PROBLEM STATEMENT: Each line below must be reproduced exactly as it stands. Pictures stay out of the copy.

THE INPUT:
--

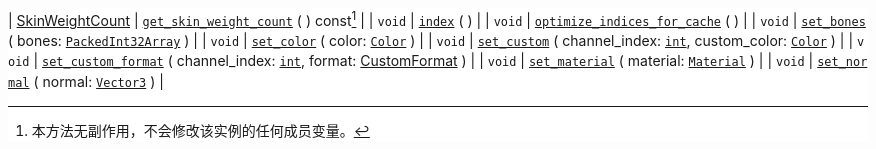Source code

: | [SkinWeightCount](#enum_surfacetool_skinweightcount) | [`get_skin_weight_count`](class_surfacetoolmd#class_surfacetool_method_get_skin_weight_count) ( ) const[^const]                                                                                                                                                                                                                                                                                                                                                                                                                                               |
| `void`                                               | [`index`](class_surfacetoolmd#class_surfacetool_method_index) ( )                                                                                                                                                                                                                                                                                                                                                                                                                                                                                             |
| `void`                                               | [`optimize_indices_for_cache`](class_surfacetoolmd#class_surfacetool_method_optimize_indices_for_cache) ( )                                                                                                                                                                                                                                                                                                                                                                                                                                                   |
| `void`                                               | [`set_bones`](class_surfacetoolmd#class_surfacetool_method_set_bones) ( bones: [`PackedInt32Array`](class_packedint32array.md) )                                                                                                                                                                                                                                                                                                                                                                                                                              |
| `void`                                               | [`set_color`](class_surfacetoolmd#class_surfacetool_method_set_color) ( color: [`Color`](class_color.md) )                                                                                                                                                                                                                                                                                                                                                                                                                                                    |
| `void`                                               | [`set_custom`](class_surfacetoolmd#class_surfacetool_method_set_custom) ( channel_index: [`int`](class_int.md), custom_color: [`Color`](class_color.md) )                                                                                                                                                                                                                                                                                                                                                                                                     |
| `void`                                               | [`set_custom_format`](class_surfacetoolmd#class_surfacetool_method_set_custom_format) ( channel_index: [`int`](class_int.md), format: [CustomFormat](#enum_surfacetool_customformat) )                                                                                                                                                                                                                                                                                                                                                                        |
| `void`                                               | [`set_material`](class_surfacetoolmd#class_surfacetool_method_set_material) ( material: [`Material`](class_material.md) )                                                                                                                                                                                                                                                                                                                                                                                                                                     |
| `void`                                               | [`set_normal`](class_surfacetoolmd#class_surfacetool_method_set_normal) ( normal: [`Vector3`](class_vector3.md) )                                                                                                                                                                                                                                                                                                                                                                                                                                             |

[^virtual]: 本方法通常需要用户覆盖才能生效。
[^const]: 本方法无副作用，不会修改该实例的任何成员变量。
[^vararg]: 本方法除了能接受在此处描述的参数外，还能够继续接受任意数量的参数。
[^constructor]: 本方法用于构造某个类型。
[^static]: 调用本方法无需实例，可直接使用类名进行调用。
[^operator]: 本方法描述的是使用本类型作为左操作数的有效运算符。
[^bitfield]: 这个值是由下列位标志构成位掩码的整数。
[^void]: 无返回值。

--

TASK OUTPUT:
Source code

: | [SkinWeightCount](#enum_surfacetool_skinweightcount) | [`get_skin_weight_count`](class_surfacetoolmd#class_surfacetool_method_get_skin_weight_count) ( ) const[^const]                                                                                                                                                                                                                                                                                                                                                                                                                                               |
| `void`                                               | [`index`](class_surfacetoolmd#class_surfacetool_method_index) ( )                                                                                                                                                                                                                                                                                                                                                                                                                                                                                             |
| `void`                                               | [`optimize_indices_for_cache`](class_surfacetoolmd#class_surfacetool_method_optimize_indices_for_cache) ( )                                                                                                                                                                                                                                                                                                                                                                                                                                                   |
| `void`                                               | [`set_bones`](class_surfacetoolmd#class_surfacetool_method_set_bones) ( bones: [`PackedInt32Array`](class_packedint32array.md) )                                                                                                                                                                                                                                                                                                                                                                                                                              |
| `void`                                               | [`set_color`](class_surfacetoolmd#class_surfacetool_method_set_color) ( color: [`Color`](class_color.md) )                                                                                                                                                                                                                                                                                                                                                                                                                                                    |
| `void`                                               | [`set_custom`](class_surfacetoolmd#class_surfacetool_method_set_custom) ( channel_index: [`int`](class_int.md), custom_color: [`Color`](class_color.md) )                                                                                                                                                                                                                                                                                                                                                                                                     |
| `void`                                               | [`set_custom_format`](class_surfacetoolmd#class_surfacetool_method_set_custom_format) ( channel_index: [`int`](class_int.md), format: [CustomFormat](#enum_surfacetool_customformat) )                                                                                                                                                                                                                                                                                                                                                                        |
| `void`                                               | [`set_material`](class_surfacetoolmd#class_surfacetool_method_set_material) ( material: [`Material`](class_material.md) )                                                                                                                                                                                                                                                                                                                                                                                                                                     |
| `void`                                               | [`set_normal`](class_surfacetoolmd#class_surfacetool_method_set_normal) ( normal: [`Vector3`](class_vector3.md) )                                                                                                                                                                                                                                                                                                                                                                                                                                             |

[^virtual]: 本方法通常需要用户覆盖才能生效。
[^const]: 本方法无副作用，不会修改该实例的任何成员变量。
[^vararg]: 本方法除了能接受在此处描述的参数外，还能够继续接受任意数量的参数。
[^constructor]: 本方法用于构造某个类型。
[^static]: 调用本方法无需实例，可直接使用类名进行调用。
[^operator]: 本方法描述的是使用本类型作为左操作数的有效运算符。
[^bitfield]: 这个值是由下列位标志构成位掩码的整数。
[^void]: 无返回值。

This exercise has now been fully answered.